• Exercise text:
Monday, June 26, 2023

A slippery slope

Last month an investigative journalist was detained by the counter-terrorism police at Luton Airport. Kit Klarenberg had flown from Belgrade for a home visit when he was arrested and subjected to an intense interrogation over his political views and journalistic output. He had his photo, fingerprints and DNA taken and his bank cards, electronic devices and SD cards seized under Schedule 3 to the Counter-Terrorism and Border Security Act 2019.
    Klarenberg writes for the Grayzone, an independent American news website dedicated to original investigative journalism and analysis on politics and imperialism.
    He is, perhaps, best known for using leaked emails to expose Paul Mason’s scheming with influential security figures to discredit alternative media outlets, academics and peace activists critical of NATO’s role in the Ukraine war and shut down anti-NATO publications and organisations. Mason, a Labour Party supporter, reported Klarenberg to the police.
    Klarenberg has also written on role of intelligence services in shaping politics and perceptions for Iran’s Press TV and Russia’s Sputnik news. All of this is clearly why he was detained.

• Data for review:
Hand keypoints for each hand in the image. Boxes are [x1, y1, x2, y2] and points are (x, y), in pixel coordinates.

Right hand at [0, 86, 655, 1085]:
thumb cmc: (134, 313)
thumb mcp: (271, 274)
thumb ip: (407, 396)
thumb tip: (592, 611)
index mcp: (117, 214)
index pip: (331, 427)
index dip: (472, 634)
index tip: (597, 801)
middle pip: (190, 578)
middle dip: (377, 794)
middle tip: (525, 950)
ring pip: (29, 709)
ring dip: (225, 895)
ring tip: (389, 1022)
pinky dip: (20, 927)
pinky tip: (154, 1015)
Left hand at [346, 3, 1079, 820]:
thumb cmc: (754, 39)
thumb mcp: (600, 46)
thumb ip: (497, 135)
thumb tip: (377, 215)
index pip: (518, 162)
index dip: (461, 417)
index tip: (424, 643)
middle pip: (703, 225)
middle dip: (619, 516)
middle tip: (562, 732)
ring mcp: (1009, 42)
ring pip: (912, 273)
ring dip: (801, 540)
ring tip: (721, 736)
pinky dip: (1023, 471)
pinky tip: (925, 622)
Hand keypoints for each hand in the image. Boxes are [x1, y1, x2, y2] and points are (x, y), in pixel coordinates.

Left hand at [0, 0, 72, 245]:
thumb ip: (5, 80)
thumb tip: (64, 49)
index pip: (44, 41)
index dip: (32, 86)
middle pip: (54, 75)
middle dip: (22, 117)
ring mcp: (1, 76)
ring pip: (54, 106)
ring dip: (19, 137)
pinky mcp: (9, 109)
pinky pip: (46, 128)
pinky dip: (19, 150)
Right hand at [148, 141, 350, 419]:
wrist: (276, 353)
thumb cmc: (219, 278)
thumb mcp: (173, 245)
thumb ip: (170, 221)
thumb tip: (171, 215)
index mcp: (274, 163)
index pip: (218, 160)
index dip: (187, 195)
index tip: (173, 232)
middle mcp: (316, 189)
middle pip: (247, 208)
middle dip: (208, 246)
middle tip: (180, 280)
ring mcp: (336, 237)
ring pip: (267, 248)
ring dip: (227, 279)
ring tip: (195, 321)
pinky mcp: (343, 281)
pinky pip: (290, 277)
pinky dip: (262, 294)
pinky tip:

• Tasks to complete:
[a] Decide whether each statement below agrees with the article on Klarenberg's detention above: (i) Klarenberg was arrested after flying to Luton Airport from Belgrade; (ii) the Grayzone is described as a British news website; (iii) Paul Mason reported Klarenberg to the police. Answer yes or no for each, and quote the words of the article that settle it.
[b] From the article on Klarenberg's detention, return everything from "Monday, June 26, 2023" down to "politics and imperialism.", copied word for word.

• Response list:
[a]
(i) Yes: "Kit Klarenberg had flown from Belgrade for a home visit when he was arrested"
(ii) No: "an independent American news website"
(iii) Yes: "Mason, a Labour Party supporter, reported Klarenberg to the police."

[b]
Monday, June 26, 2023

A slippery slope

Last month an investigative journalist was detained by the counter-terrorism police at Luton Airport. Kit Klarenberg had flown from Belgrade for a home visit when he was arrested and subjected to an intense interrogation over his political views and journalistic output. He had his photo, fingerprints and DNA taken and his bank cards, electronic devices and SD cards seized under Schedule 3 to the Counter-Terrorism and Border Security Act 2019.
    Klarenberg writes for the Grayzone, an independent American news website dedicated to original investigative journalism and analysis on politics and imperialism.